(Beginning of INFORMATION SHOWN)
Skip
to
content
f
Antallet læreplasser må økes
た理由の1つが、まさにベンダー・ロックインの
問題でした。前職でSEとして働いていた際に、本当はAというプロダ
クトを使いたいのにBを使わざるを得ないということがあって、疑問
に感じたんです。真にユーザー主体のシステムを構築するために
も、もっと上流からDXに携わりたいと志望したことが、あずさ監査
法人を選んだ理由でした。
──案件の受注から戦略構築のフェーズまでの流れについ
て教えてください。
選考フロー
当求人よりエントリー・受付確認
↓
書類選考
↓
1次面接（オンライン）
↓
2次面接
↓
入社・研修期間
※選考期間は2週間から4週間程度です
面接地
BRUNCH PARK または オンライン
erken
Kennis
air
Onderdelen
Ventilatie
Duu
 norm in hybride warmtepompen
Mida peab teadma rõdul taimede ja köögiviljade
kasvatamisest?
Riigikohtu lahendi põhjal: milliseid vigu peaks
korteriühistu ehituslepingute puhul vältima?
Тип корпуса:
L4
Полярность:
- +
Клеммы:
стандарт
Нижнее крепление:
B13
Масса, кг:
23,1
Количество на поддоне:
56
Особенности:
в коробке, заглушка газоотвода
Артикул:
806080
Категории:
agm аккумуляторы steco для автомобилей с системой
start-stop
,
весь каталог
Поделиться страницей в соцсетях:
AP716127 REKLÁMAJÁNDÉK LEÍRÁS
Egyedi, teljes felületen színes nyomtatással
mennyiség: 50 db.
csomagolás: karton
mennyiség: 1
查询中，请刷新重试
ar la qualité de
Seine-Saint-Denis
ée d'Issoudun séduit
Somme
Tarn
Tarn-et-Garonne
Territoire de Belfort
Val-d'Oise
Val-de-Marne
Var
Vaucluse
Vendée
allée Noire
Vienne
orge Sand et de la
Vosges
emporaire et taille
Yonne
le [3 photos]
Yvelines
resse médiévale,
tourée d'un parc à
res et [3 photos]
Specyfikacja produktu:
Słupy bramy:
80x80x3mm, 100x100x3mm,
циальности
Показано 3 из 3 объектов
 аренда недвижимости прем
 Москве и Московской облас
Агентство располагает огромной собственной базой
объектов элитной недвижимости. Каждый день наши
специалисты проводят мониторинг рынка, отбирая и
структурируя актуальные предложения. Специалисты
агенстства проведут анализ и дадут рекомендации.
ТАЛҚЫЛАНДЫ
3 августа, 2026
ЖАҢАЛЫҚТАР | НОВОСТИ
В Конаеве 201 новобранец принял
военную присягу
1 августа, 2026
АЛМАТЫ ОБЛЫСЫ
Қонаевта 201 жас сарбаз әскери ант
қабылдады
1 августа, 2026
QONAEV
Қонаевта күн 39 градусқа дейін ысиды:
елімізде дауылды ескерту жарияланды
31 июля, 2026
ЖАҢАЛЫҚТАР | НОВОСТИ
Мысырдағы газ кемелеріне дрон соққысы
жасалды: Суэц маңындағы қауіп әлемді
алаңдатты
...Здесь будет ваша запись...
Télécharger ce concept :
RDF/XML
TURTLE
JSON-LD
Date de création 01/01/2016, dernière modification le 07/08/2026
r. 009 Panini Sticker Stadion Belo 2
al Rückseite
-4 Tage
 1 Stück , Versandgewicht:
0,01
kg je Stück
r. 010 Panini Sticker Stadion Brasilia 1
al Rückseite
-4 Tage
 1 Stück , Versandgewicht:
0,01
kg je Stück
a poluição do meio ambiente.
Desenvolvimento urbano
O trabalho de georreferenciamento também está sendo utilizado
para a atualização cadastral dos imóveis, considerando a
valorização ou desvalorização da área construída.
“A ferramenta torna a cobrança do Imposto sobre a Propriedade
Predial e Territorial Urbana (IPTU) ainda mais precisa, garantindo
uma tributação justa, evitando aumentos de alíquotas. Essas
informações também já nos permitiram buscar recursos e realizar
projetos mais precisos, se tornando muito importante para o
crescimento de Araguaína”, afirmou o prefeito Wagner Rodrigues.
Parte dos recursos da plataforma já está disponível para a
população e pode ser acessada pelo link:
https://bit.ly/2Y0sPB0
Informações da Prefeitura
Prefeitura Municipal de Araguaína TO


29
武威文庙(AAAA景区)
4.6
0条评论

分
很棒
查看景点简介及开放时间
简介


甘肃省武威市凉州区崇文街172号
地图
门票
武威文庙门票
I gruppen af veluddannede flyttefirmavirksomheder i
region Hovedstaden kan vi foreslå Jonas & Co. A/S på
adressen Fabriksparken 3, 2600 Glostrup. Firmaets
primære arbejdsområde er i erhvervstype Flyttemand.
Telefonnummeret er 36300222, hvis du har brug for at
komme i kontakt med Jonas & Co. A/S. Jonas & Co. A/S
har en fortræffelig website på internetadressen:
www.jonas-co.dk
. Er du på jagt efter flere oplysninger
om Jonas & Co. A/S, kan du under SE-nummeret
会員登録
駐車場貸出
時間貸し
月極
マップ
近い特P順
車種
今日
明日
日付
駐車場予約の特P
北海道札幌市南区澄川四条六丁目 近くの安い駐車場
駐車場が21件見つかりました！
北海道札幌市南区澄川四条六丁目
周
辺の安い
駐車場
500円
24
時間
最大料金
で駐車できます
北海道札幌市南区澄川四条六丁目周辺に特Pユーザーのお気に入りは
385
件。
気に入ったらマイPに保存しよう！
(End of INFORMATION SHOWN)
PROBLEM STATEMENT: All of the entries above need to be set down again exactly.

RESULT OF THIS TASK:
Skip
to
content
f
Antallet læreplasser må økes
た理由の1つが、まさにベンダー・ロックインの
問題でした。前職でSEとして働いていた際に、本当はAというプロダ
クトを使いたいのにBを使わざるを得ないということがあって、疑問
に感じたんです。真にユーザー主体のシステムを構築するために
も、もっと上流からDXに携わりたいと志望したことが、あずさ監査
法人を選んだ理由でした。
──案件の受注から戦略構築のフェーズまでの流れについ
て教えてください。
選考フロー
当求人よりエントリー・受付確認
↓
書類選考
↓
1次面接（オンライン）
↓
2次面接
↓
入社・研修期間
※選考期間は2週間から4週間程度です
面接地
BRUNCH PARK または オンライン
erken
Kennis
air
Onderdelen
Ventilatie
Duu
 norm in hybride warmtepompen
Mida peab teadma rõdul taimede ja köögiviljade
kasvatamisest?
Riigikohtu lahendi põhjal: milliseid vigu peaks
korteriühistu ehituslepingute puhul vältima?
Тип корпуса:
L4
Полярность:
- +
Клеммы:
стандарт
Нижнее крепление:
B13
Масса, кг:
23,1
Количество на поддоне:
56
Особенности:
в коробке, заглушка газоотвода
Артикул:
806080
Категории:
agm аккумуляторы steco для автомобилей с системой
start-stop
,
весь каталог
Поделиться страницей в соцсетях:
AP716127 REKLÁMAJÁNDÉK LEÍRÁS
Egyedi, teljes felületen színes nyomtatással
mennyiség: 50 db.
csomagolás: karton
mennyiség: 1
查询中，请刷新重试
ar la qualité de
Seine-Saint-Denis
ée d'Issoudun séduit
Somme
Tarn
Tarn-et-Garonne
Territoire de Belfort
Val-d'Oise
Val-de-Marne
Var
Vaucluse
Vendée
allée Noire
Vienne
orge Sand et de la
Vosges
emporaire et taille
Yonne
le [3 photos]
Yvelines
resse médiévale,
tourée d'un parc à
res et [3 photos]
Specyfikacja produktu:
Słupy bramy:
80x80x3mm, 100x100x3mm,
циальности
Показано 3 из 3 объектов
 аренда недвижимости прем
 Москве и Московской облас
Агентство располагает огромной собственной базой
объектов элитной недвижимости. Каждый день наши
специалисты проводят мониторинг рынка, отбирая и
структурируя актуальные предложения. Специалисты
агенстства проведут анализ и дадут рекомендации.
ТАЛҚЫЛАНДЫ
3 августа, 2026
ЖАҢАЛЫҚТАР | НОВОСТИ
В Конаеве 201 новобранец принял
военную присягу
1 августа, 2026
АЛМАТЫ ОБЛЫСЫ
Қонаевта 201 жас сарбаз әскери ант
қабылдады
1 августа, 2026
QONAEV
Қонаевта күн 39 градусқа дейін ысиды:
елімізде дауылды ескерту жарияланды
31 июля, 2026
ЖАҢАЛЫҚТАР | НОВОСТИ
Мысырдағы газ кемелеріне дрон соққысы
жасалды: Суэц маңындағы қауіп әлемді
алаңдатты
...Здесь будет ваша запись...
Télécharger ce concept :
RDF/XML
TURTLE
JSON-LD
Date de création 01/01/2016, dernière modification le 07/08/2026
r. 009 Panini Sticker Stadion Belo 2
al Rückseite
-4 Tage
 1 Stück , Versandgewicht:
0,01
kg je Stück
r. 010 Panini Sticker Stadion Brasilia 1
al Rückseite
-4 Tage
 1 Stück , Versandgewicht:
0,01
kg je Stück
a poluição do meio ambiente.
Desenvolvimento urbano
O trabalho de georreferenciamento também está sendo utilizado
para a atualização cadastral dos imóveis, considerando a
valorização ou desvalorização da área construída.
“A ferramenta torna a cobrança do Imposto sobre a Propriedade
Predial e Territorial Urbana (IPTU) ainda mais precisa, garantindo
uma tributação justa, evitando aumentos de alíquotas. Essas
informações também já nos permitiram buscar recursos e realizar
projetos mais precisos, se tornando muito importante para o
crescimento de Araguaína”, afirmou o prefeito Wagner Rodrigues.
Parte dos recursos da plataforma já está disponível para a
população e pode ser acessada pelo link:
https://bit.ly/2Y0sPB0
Informações da Prefeitura
Prefeitura Municipal de Araguaína TO


29
武威文庙(AAAA景区)
4.6
0条评论

分
很棒
查看景点简介及开放时间
简介


甘肃省武威市凉州区崇文街172号
地图
门票
武威文庙门票
I gruppen af veluddannede flyttefirmavirksomheder i
region Hovedstaden kan vi foreslå Jonas & Co. A/S på
adressen Fabriksparken 3, 2600 Glostrup. Firmaets
primære arbejdsområde er i erhvervstype Flyttemand.
Telefonnummeret er 36300222, hvis du har brug for at
komme i kontakt med Jonas & Co. A/S. Jonas & Co. A/S
har en fortræffelig website på internetadressen:
www.jonas-co.dk
. Er du på jagt efter flere oplysninger
om Jonas & Co. A/S, kan du under SE-nummeret
会員登録
駐車場貸出
時間貸し
月極
マップ
近い特P順
車種
今日
明日
日付
駐車場予約の特P
北海道札幌市南区澄川四条六丁目 近くの安い駐車場
駐車場が21件見つかりました！
北海道札幌市南区澄川四条六丁目
周
辺の安い
駐車場
500円
24
時間
最大料金
で駐車できます
北海道札幌市南区澄川四条六丁目周辺に特Pユーザーのお気に入りは
385
件。
気に入ったらマイPに保存しよう！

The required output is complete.